その後県道401号線の永世橋で市川を渡ると、自動的に県道517号線を走ることになり、「妻鹿(めが)」交差点(三叉路)を左に入ると、今度は県道402号線。
 
山陽電鉄の線路と平行に東へ延びるその県道402号線を東進し続けると、山陽電鉄の線路を越えるための陸橋の下をくぐった先で国道250号線に入り、右へ大きく曲がったかと思うとまたすぐ左へ曲がります。
その後、小さな川を渡ってすぐの「八家駅前」交差点を右折。

八家駅前交差点から川沿いに約1km南下したところにある三叉路(「小赤壁」の標識がある)を左に曲がって間もなく、集落内の細い道に入ります。
 
集落内の道を南東へ進んでいくと、公園のある三叉路(「小赤壁公園→」と書かれた道標がある)に出会うので、道標に従ってこれを右折。
 
その後は、1車線幅の坂道を登っていくと、絶壁上部にある小赤壁公園の駐車場にたどり着きます。
鉄道(山陽電鉄「八家駅」下車)の場合
山陽電鉄の八家(やか)駅が最寄りで、小赤壁公園の駐車場まで距離は約2kmです。
 
駅を出たら、南の「八家駅前」交差点を渡って道なりに南へ進んで下さい。
1kmほどで「小赤壁」の標識のある三叉路に出会うので、標識の矢印に従ってそれを左へ。
 
道なりに550mほど南東に進んだところにある木場東公園の手前(「小赤壁→」の標識がある)を右折し、車に注意しながらアスファルト舗装の1車線幅の道を上ると、小赤壁公園に到達します。
 
時間が合えば、バスを利用することも出来ます。

山陽電鉄八家駅を出て「八家駅前」交差点を渡らず左に曲がる(東へ行く)と、「山電八家駅」バス停があります。

# データ抜粋:
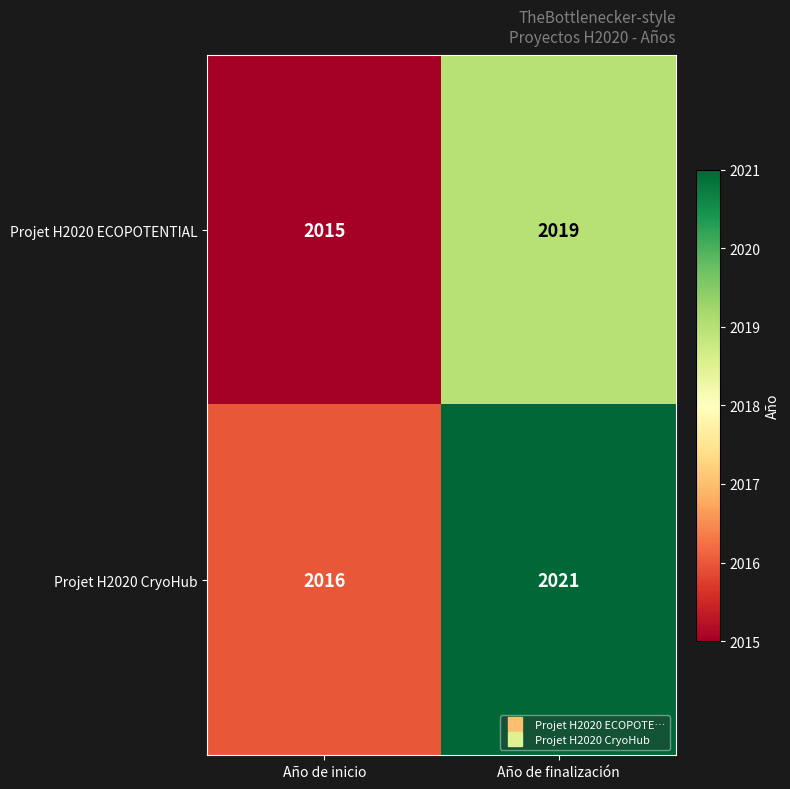

How many distinct data groups are displayed?

2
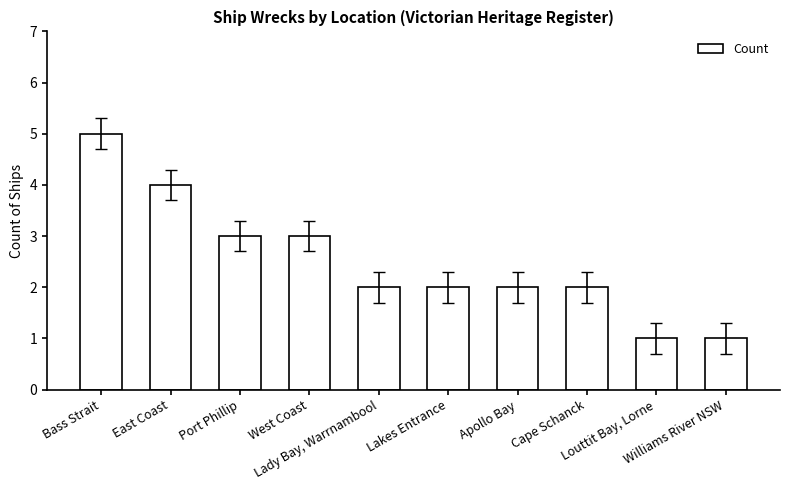

How many series are shown in this chart?

1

# 設問:
1 – 課題文によると、山陽電鉄の八家駅から小赤壁公園の駐車場までの距離はどのくらいですか。
2 – 課題文のうち「道なりに550mほど」で始まる段落を、主な事実を残したまま、より短くまとめてください。
3 – 課題文の「その後、小さな川を渡ってすぐの「八家駅前」交差点を右折。」から「山陽電鉄の八家(やか)駅が最寄りで、小赤壁公園の駐車場まで距離は約2kmです。」までの部分を、「坂道」を「上り坂」に更新したうえで、もう一度示してください。

# 演習の解答:
1 – 約2kmです。

2 – 約550m南東に進み、木場東公園の手前（「小赤壁→」の標識あり）で右折します。その後、車に注意しつつ1車線幅の舗装道を上ると、小赤壁公園に着きます。

3 –
その後、小さな川を渡ってすぐの「八家駅前」交差点を右折。

八家駅前交差点から川沿いに約1km南下したところにある三叉路(「小赤壁」の標識がある)を左に曲がって間もなく、集落内の細い道に入ります。
 
集落内の道を南東へ進んでいくと、公園のある三叉路(「小赤壁公園→」と書かれた道標がある)に出会うので、道標に従ってこれを右折。
 
その後は、1車線幅の上り坂を登っていくと、絶壁上部にある小赤壁公園の駐車場にたどり着きます。
鉄道(山陽電鉄「八家駅」下車)の場合
山陽電鉄の八家(やか)駅が最寄りで、小赤壁公園の駐車場まで距離は約2kmです。